Pour le reste, les normes chinoises ressemblent beaucoup à celles en vigueur en Europe : elles interdisent, elles aussi, l’utilisation de pesticidesd’engrais chimiques et d’OGM, et la période de conversion des terres agricoles est également de trois ans sans traitements chimiques. Toutefois, la forte pollution des sols et de l’air en Chine soulève des questions sur la fiabilité des produits bio chinois.

Cela n’empêche pas la Chine d’exporter avec un certain succès ses produits bio vers les marchés européens, nord-américains et asiatiques, en particulier du thé, des fruits à coque, des épices, des fruits et des légumes, et plus étonnant, du soja et d’autres oléagineux.

Il est important de savoir qu’il n’existe pas d’accord d’équivalence entre la Chine et l’Union Européenne (UE) pour les produits biologiques. Ainsi, les produits chinois exportés vers l’Europe ne peuvent pas automatiquement arborer le label Eurofeuille (ou AB pour la France).
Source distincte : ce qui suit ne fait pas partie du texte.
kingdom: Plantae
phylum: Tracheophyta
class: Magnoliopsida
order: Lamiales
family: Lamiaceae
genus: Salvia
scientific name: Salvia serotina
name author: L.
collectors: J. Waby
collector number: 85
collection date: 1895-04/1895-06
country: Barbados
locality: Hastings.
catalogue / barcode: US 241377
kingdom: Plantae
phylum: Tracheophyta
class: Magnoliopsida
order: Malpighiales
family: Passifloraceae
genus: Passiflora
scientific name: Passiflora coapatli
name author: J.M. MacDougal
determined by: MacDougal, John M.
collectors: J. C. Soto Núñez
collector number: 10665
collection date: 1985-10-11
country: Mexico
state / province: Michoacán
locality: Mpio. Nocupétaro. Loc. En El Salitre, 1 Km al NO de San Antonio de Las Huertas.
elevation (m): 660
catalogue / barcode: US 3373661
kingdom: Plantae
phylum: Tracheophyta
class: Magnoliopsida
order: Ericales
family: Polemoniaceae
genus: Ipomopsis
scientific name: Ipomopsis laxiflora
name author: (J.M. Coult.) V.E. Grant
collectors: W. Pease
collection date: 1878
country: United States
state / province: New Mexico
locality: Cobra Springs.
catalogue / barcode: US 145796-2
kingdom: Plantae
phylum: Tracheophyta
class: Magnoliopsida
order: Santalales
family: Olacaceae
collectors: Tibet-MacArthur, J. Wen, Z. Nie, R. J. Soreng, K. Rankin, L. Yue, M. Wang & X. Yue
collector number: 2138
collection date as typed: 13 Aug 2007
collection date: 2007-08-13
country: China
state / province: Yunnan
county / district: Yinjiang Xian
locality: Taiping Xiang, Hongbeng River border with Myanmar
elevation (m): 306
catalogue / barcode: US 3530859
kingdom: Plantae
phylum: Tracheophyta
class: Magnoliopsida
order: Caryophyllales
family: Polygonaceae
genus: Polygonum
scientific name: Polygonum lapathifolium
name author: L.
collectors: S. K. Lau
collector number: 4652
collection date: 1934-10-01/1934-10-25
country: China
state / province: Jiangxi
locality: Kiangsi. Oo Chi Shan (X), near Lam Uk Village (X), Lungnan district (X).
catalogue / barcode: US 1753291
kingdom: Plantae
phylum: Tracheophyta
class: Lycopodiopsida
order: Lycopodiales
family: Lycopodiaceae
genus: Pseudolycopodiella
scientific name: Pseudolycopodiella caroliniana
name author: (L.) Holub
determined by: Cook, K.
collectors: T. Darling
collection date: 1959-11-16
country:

De même, les produits européens importés en Chine voient souvent leur label bio dissimulé sous une autre étiquette, car Pékin ne les reconnaît pas.

Mais cela pourrait vite changer. En effet, la Chine ambitionne d’obtenir la reconnaissance de ses certifications à l’international. Si un accord de reconnaissance mutuelle est en bonne voie avec l’Australie et la Nouvelle-Zélande, les discussions sont plus laborieuses avec les membres de l’UE.

Pour Pékin, cette reconnaissance aurait à la fois pour objectif de restaurer la confiance des consommateurs chinois dans le système alimentaire national, de stimuler ce marché en pleine expansion, mais aussi de renforcer la crédibilité des produits chinois exportés sur les marchés mondiaux. La Chine s’étant engagée à atteindre la neutralité carbone avant 2060 et à construire une « civilisation écologique », le développement de l’agriculture bio s’inscrit donc dans cette démarche environnementale plus large.